Quartet turns on a class performance

Lindis Taylor, The Dominion Post, Wellington, New Zealand - June 12th, 2003

New Zealand String Quartet and Diedre Irons (piano)
The Great Romantics: second concert. String Quartet Op 44 No 2 (Mendelssohn); String Quartet Op 41 No 2 (Schumann)
Piano Quartet Op 25 (Brahms)
Hunter Council Chamber, Victoria University

The New Zealand String Quartet is party way through a two-concert series in Auckland, Wellington and Hawke’s Bay. Though the other two centres hear them once they have been played twice in Wellington, partly because a smaller venue was chosen.

The recipe, the same: two string quartets one piano quartet. This Mendelssohn was not quite the searing piece we heard in the first programme, but the opening is febrile, nervous in character and the performance began with the player’s arresting attack, expressiveness and their usual symmetry and balance.
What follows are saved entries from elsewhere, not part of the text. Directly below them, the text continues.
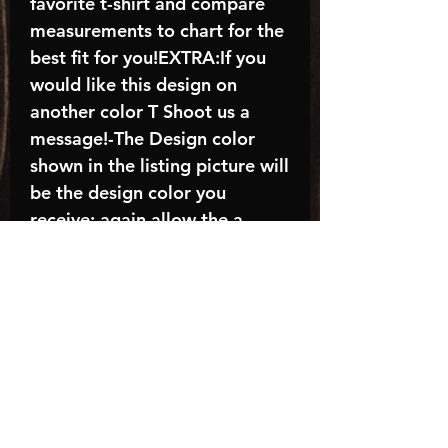
favorite t-shirt and compare
measurements to chart for the
best fit for you!EXTRA:If you
would like this design on
another color T Shoot us a
message!-The Design color
shown in the listing picture will
be the design color you
receive; again allow the a
manufacturer issues this is
known as the “mock”C A R E -
I N S T R U C T I O N S:-
Machine wash, inside out, with
cold water and mild
detergent.-Hang to dry
(recommended) or tumble dry
inside out on low-Do NOT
Rolf Gjelsten’s cello turned his arpeggios into exquisite music; Helene Pohl’s violin is singing with more lyricism and freedom than ever. Its first and third movements are the best: elsewhere, more normal Mendelssohn; busy, cheerful, well made, often interesting. The performance gave it real class.

The Schumann quartet has few resemblances to the Schumann of either songs or piano music. From the slow movement and its variations, the players illuminated Schumann’s self-effacing material and made a highly persuasive case for this little-played work.

In some ways it was a pity that after the interval the limelight fell on the sublime G minor piano quartet by Brahms, rather eclipsing the beauties of the first half. In itself the Brahms is such a glorious, richly melodic and ever surprising work; in the hands of Diedre Irons and the three string players (Douglas Beilman assumed leadership), it was fresh, sparkling: a revelation, suggesting that the players had just discovered it and were enraptured by it, yet had gained remarkable mastery.

A month ago we were astonished at Irons’ playing of the Dvorak piano quartet with the Leopold Trio. Again, the polish, joy and soulfulness, and unanimity of feeling: not just hitting the notes together, but in the breathtaking sensitivity of dynamics and rubato that allowed piano and strings to sing to each other.

The Andante was so exquisitely paced that I wanted the concert to stop there. But the boisterous gypsy finale that followed utterly undid me and the full-house audience, which applauded unrestrainedly.